**Aim of the task:**
Pull every line holding the string "Nicole" from the records below.

**Material for the task:**
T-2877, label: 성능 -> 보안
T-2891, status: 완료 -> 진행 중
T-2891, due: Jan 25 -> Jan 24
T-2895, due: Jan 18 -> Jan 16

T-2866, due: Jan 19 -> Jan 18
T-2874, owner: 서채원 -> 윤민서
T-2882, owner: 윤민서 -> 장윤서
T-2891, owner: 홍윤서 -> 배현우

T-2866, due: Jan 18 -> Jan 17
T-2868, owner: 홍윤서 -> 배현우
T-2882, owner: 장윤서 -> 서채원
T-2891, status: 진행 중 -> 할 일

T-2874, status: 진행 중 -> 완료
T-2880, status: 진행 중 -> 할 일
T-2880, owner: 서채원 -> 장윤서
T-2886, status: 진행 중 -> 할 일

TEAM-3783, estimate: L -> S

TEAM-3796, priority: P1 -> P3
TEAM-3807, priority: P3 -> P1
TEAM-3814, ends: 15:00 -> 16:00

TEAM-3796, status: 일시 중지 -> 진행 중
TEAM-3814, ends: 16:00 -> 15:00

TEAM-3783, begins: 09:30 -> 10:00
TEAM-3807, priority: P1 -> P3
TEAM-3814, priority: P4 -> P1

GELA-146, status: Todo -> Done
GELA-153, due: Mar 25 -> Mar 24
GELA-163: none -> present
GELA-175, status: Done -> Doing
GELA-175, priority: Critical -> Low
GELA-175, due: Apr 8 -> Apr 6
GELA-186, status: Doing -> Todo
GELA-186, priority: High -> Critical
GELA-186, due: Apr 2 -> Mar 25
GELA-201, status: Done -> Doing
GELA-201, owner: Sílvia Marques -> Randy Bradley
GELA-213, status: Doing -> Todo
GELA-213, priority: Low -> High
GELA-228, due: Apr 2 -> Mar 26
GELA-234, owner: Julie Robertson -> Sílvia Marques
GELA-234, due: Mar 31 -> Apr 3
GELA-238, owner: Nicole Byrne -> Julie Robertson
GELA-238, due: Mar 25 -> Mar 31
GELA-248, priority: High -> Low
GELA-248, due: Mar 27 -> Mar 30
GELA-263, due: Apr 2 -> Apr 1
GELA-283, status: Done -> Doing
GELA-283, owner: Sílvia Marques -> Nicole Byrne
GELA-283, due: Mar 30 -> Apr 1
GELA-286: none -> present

**Output for this exercise:**
GELA-238, owner: Nicole Byrne -> Julie Robertson
GELA-283, owner: Sílvia Marques -> Nicole Byrne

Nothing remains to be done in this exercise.